The data:
━━━━━━━━━━━━━━━━
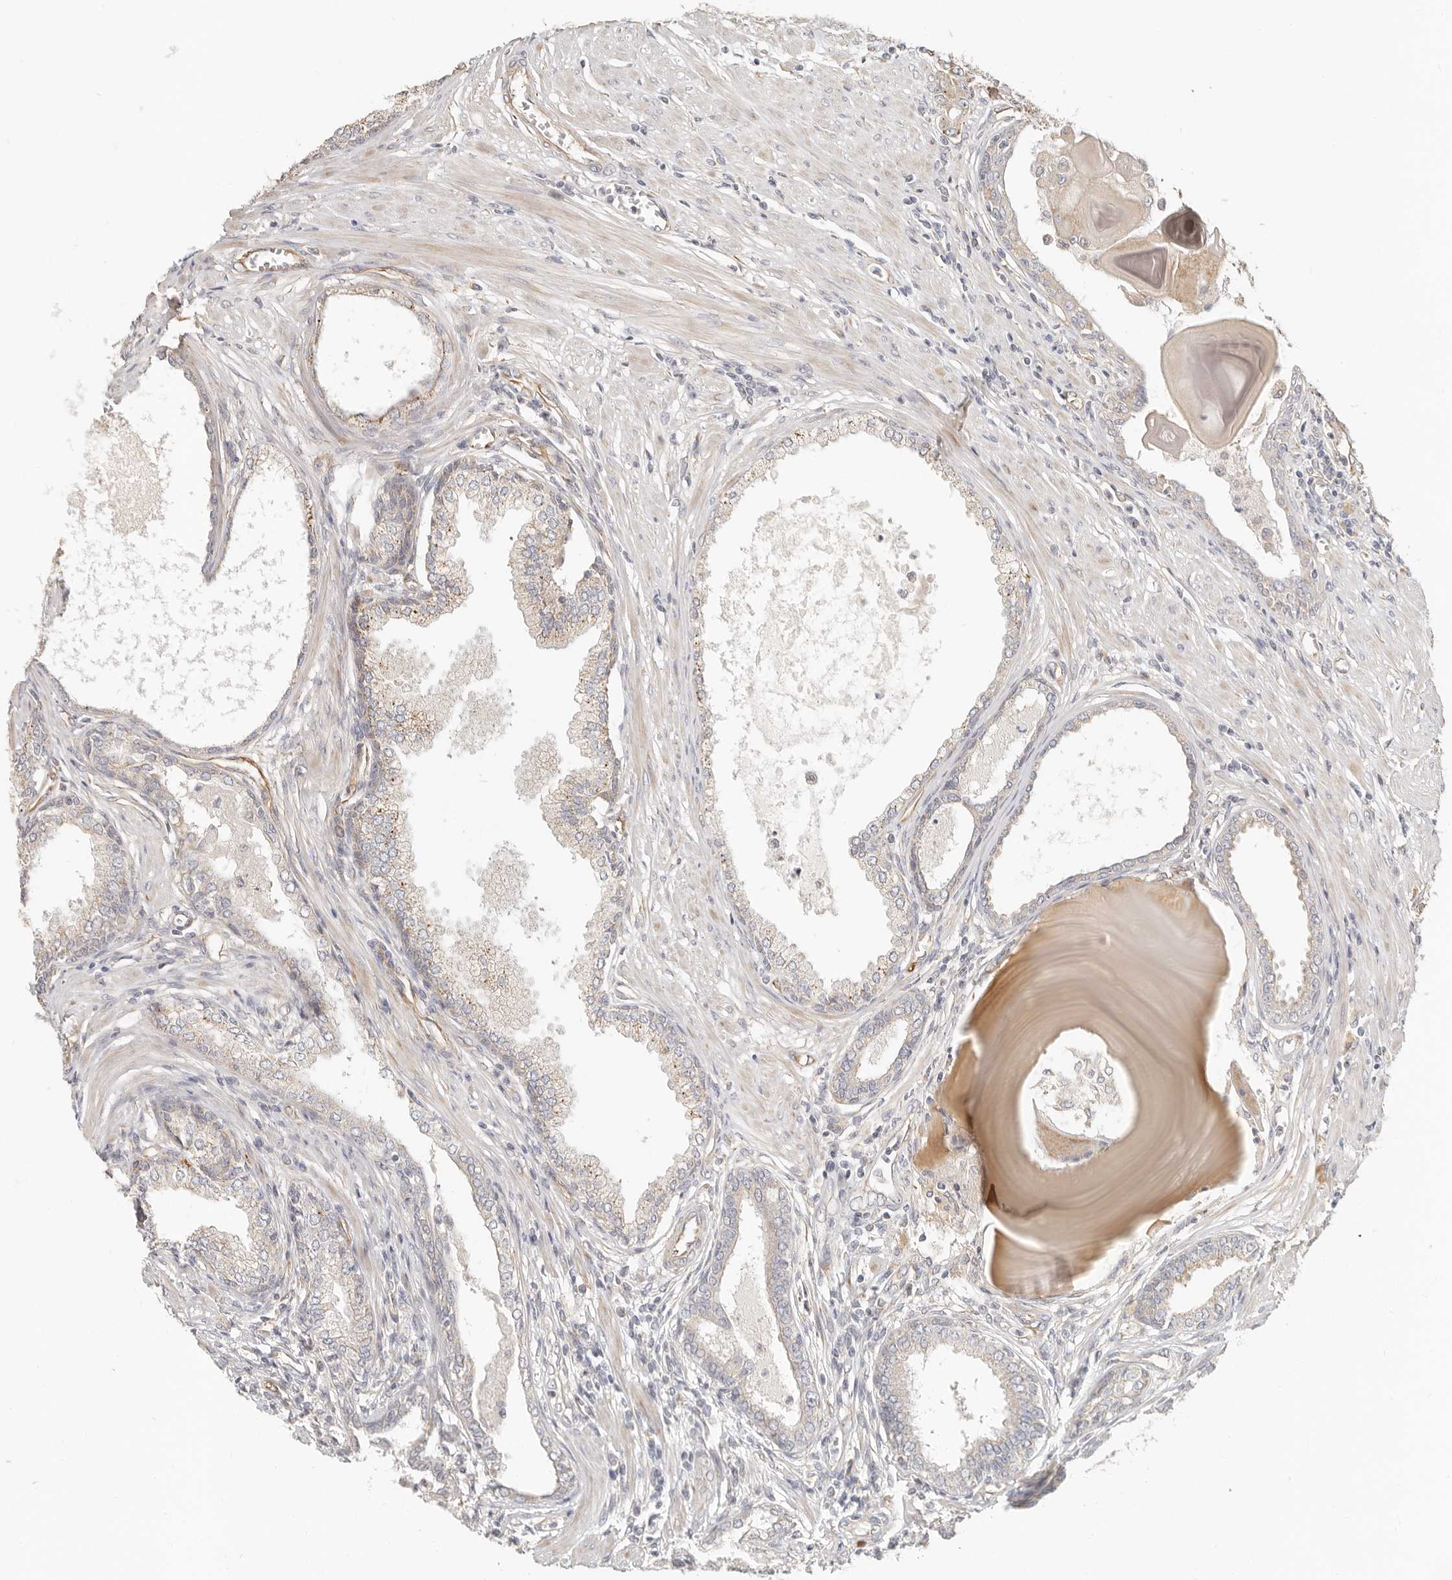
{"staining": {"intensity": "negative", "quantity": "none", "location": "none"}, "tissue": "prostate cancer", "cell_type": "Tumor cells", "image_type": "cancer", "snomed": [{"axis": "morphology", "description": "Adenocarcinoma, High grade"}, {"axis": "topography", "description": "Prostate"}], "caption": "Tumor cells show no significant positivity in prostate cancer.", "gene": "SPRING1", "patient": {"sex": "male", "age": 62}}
━━━━━━━━━━━━━━━━
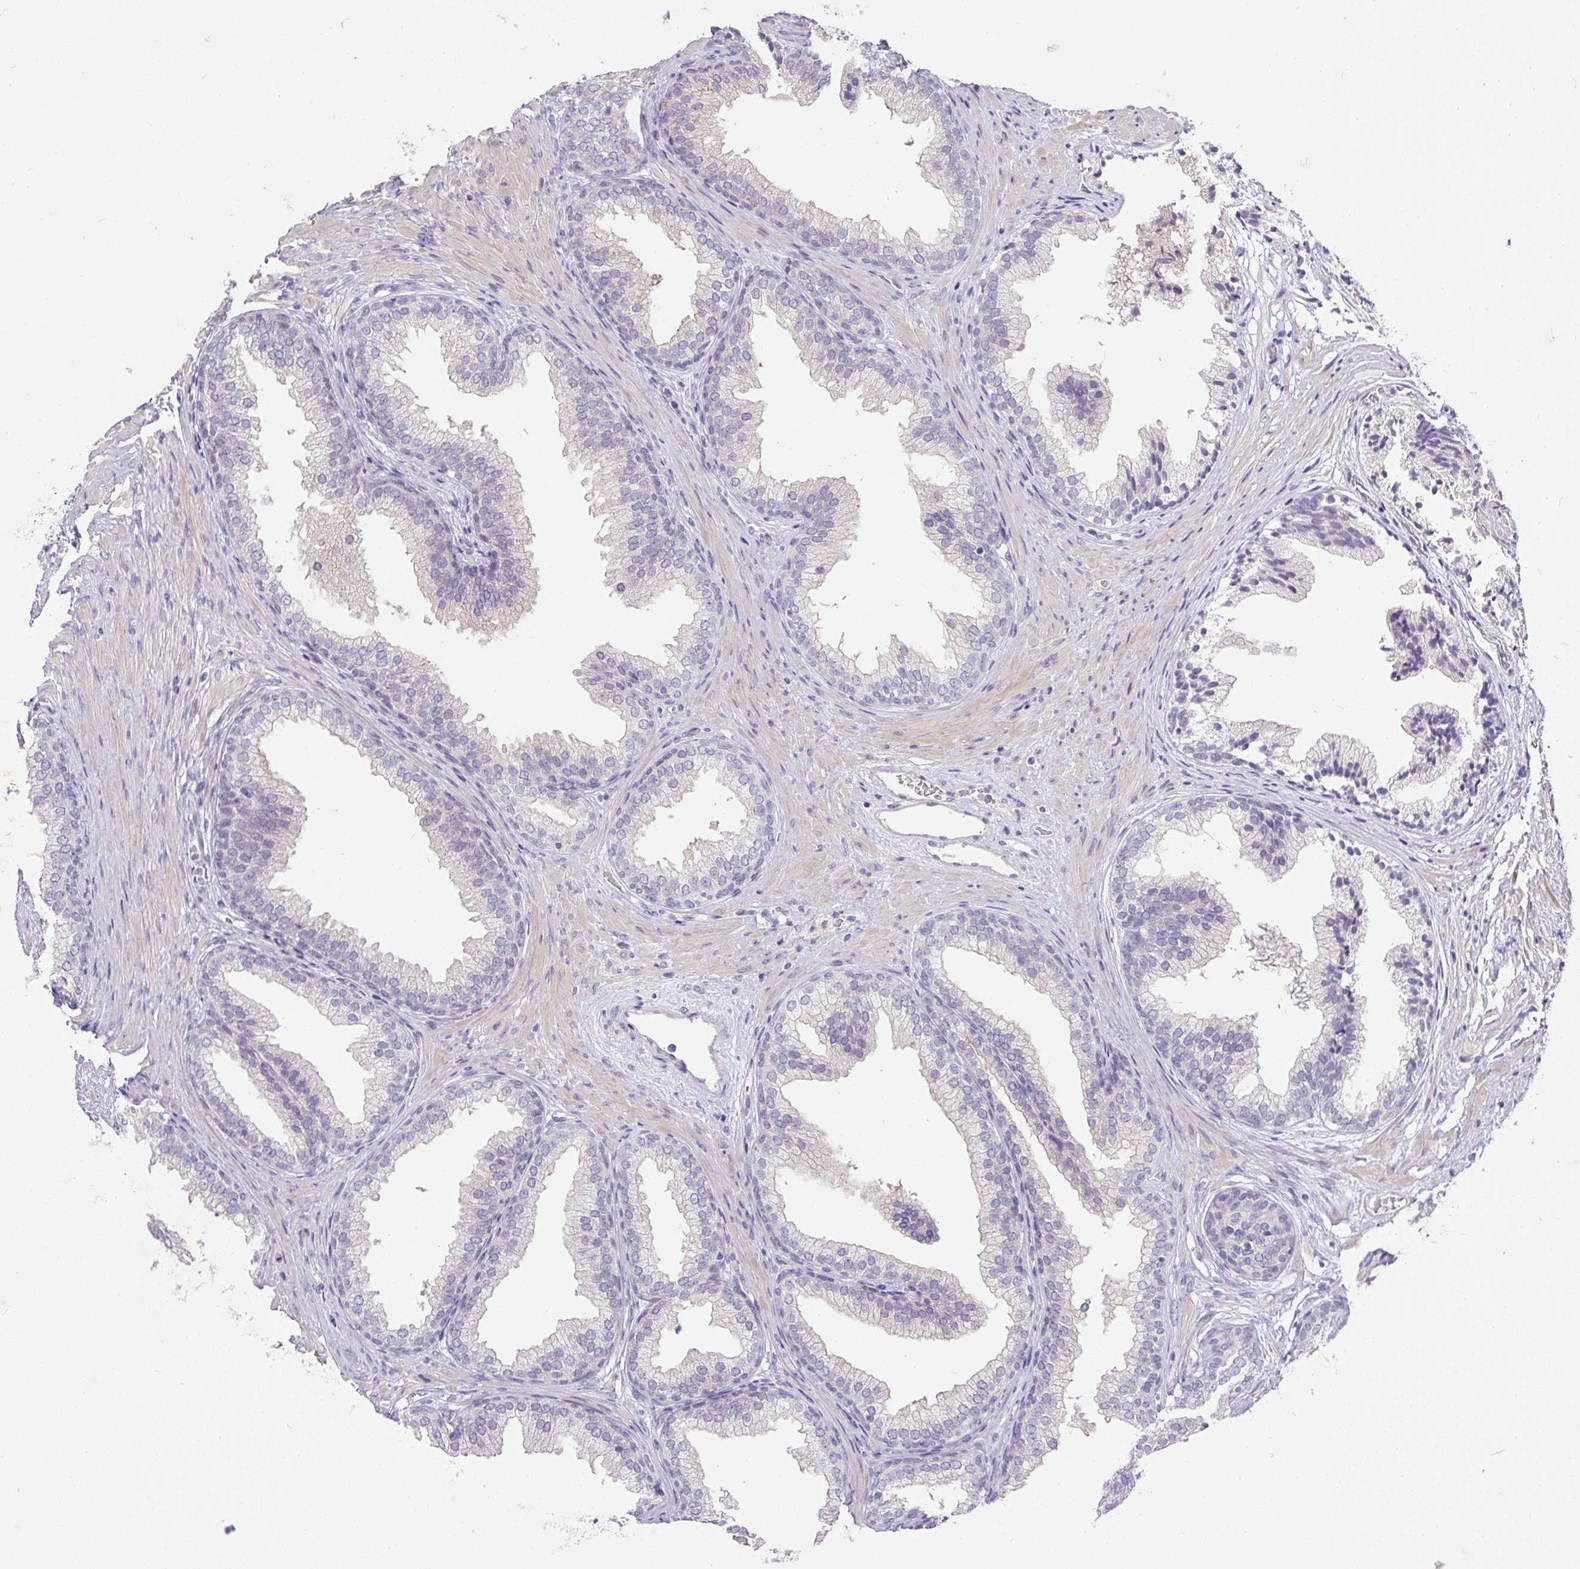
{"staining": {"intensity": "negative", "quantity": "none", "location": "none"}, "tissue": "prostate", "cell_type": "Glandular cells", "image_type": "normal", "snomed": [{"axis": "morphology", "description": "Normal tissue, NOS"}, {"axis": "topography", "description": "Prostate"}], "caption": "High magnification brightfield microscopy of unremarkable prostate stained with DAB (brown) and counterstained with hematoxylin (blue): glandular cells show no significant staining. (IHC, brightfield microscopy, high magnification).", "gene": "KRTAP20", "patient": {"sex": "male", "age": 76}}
━━━━━━━━━━━━━━━━
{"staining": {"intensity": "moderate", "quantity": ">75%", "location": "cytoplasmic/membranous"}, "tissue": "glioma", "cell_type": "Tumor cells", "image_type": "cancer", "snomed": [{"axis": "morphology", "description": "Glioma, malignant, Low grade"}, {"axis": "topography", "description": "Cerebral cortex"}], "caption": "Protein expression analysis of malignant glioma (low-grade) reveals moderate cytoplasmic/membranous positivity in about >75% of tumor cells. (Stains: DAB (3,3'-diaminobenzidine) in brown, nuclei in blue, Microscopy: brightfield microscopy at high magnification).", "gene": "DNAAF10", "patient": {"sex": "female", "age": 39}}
━━━━━━━━━━━━━━━━
What you are asked to do:
The answer must be a single number: how many lines of the data hold the word "negative".

Written answer:
2